++++ 文本节选
康心伴Logo
康心伴WellAlly
Health

Python健康数据异常检测:机器学习识别异常模式 | WellAlly康心伴

5 分钟阅读

Python健康数据异常检测:机器学习识别异常模式

概述

健康数据中的异常值可能预示重要事件:

  • 心率突增 → 压力/心律失常
  • 血压骤升 → 高血压危象
  • 睡眠骤降 → 睡眠障碍
  • 步数减少 → 活动下降/疾病

异常检测(Anomaly Detection)能自动识别这些偏离正常模式的数据点。


异常检测方法

常用算法

算法适用场景优点缺点
Z-Score单变量,正态分布简单快速只适用于正态分布
IQR单变量,任意分布鲁棒性强不考虑时序
Isolation Forest多变量高效准确需要较多数据
LSTM-AE时间序列捕捉时序依赖训练复杂
One-Class SVM少样本无需正常数据参数敏感

环境设置

安装依赖

code
pip install numpy
pip install pandas
pip install scikit-learn
pip install tensorflow
pip install matplotlib
pip install seaborn
Code collapsed

数据准备

模拟健康数据

code
# data_generation.py
import numpy as np
import pandas as pd
from datetime import datetime, timedelta

def generate_health_data(days=180, anomaly_rate=0.05):
    """
    生成模拟健康数据

    参数:
        days: 数据天数
        anomaly_rate: 异常值比例

    返回:
        健康数据DataFrame
    """
    np.random.seed(42)

    # 日期范围
    dates = pd.date_range(
        start=datetime.now() - timedelta(days=days),
        periods=days,
        freq='D'
    )

    # 1. 心率数据 (bpm)
    # 基础心率 + 日变化 + 随机波动
    base_hr = 70
    daily_variation = 5 * np.sin(2 * np.pi * np.arange(days) / 7)
    random_noise = np.random.normal(0, 3, days)
    heart_rate = base_hr + daily_variation + random_noise

    # 2. 血压数据
    base_sbp = 120  # 收缩压
    base_dbp = 80   # 舒张压
    sbp = base_sbp + np.random.normal(0, 5, days)
    dbp = base_dbp + np.random.normal(0, 3, days)

    # 3. 步数数据
    base_steps = 8000
    weekday_steps = 10000
    weekend_steps = 5000
    steps = []
    for i, date in enumerate(dates):
        if date.dayofweek >= 5:  # 周末
            steps.append(weekend_steps + np.random.normal(0, 1000))
++++++++
++++ 所给各行
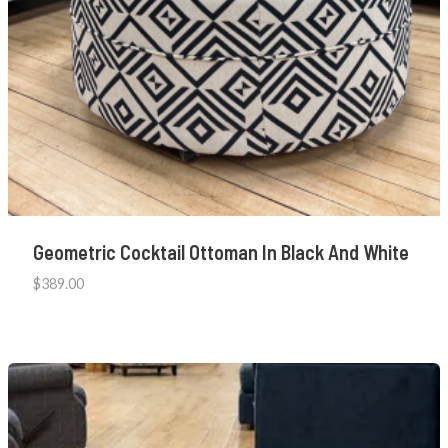
Geometric Cocktail Ottoman In Black And White
$
389.00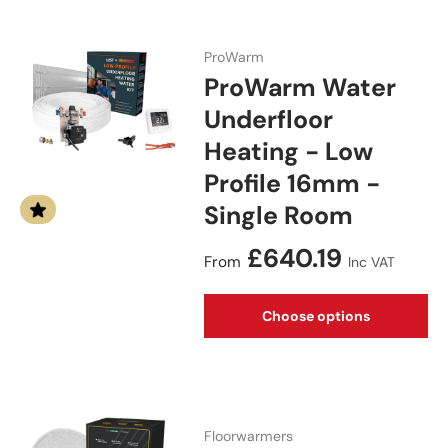
ProWarm
ProWarm Water
Underfloor
Heating - Low
Profile 16mm -
Single Room
Regular price
£640.19
From
Inc VAT
Choose options
Floorwarmers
++++++++
(任务要求):
**a.** 在健康数据异常检测的节选文本中,Isolation Forest 算法有什么缺点?
**b.** 根据健康数据异常检测的节选文本,判断下列说法是否与其相符,并逐一引用原文中起决定作用的字句:(i) Z-Score 只适用于正态分布;(ii) 模拟数据中的基础心率设为 80;(iii) 模拟数据中周末步数的基准值是 5000。
**c.** 从健康数据异常检测文本最后一行之后接着往下写。

(书面作答):
**a.** 需要较多数据。

**b.**
(i) 是。原文:“只适用于正态分布”。
(ii) 否。原文:“base_hr = 70”。
(iii) 是。原文:“weekend_steps = 5000”。

**c.**
        else:  # 工作日
            steps.append(weekday_steps + np.random.normal(0, 1500))

    # 4. 睡眠时长 (小时)
    base_sleep = 7.5
    sleep = base_sleep + np.random.normal(0, 1, days)

    # 5. 体重 (kg)
    base_weight = 70
    weight = base_weight + np.cumsum(np.random.normal(0, 0.1, days))

    # 创建DataFrame
    df = pd.DataFrame({
        'date': dates,
        'heart_rate': heart_rate,
        'sbp': sbp,
        'dbp': dbp,
        'steps': steps,
        'sleep_hours': sleep,
        'weight': weight
    })

    # 添加异常值
    num_anomalies = int(days * anomaly_rate)
    anomaly_indices = np.random.choice(days, num_anomalies, replace=False)

    for idx in anomaly_indices:
        anomaly_type = np.random.choice(['hr', 'bp', 'sleep', 'steps'])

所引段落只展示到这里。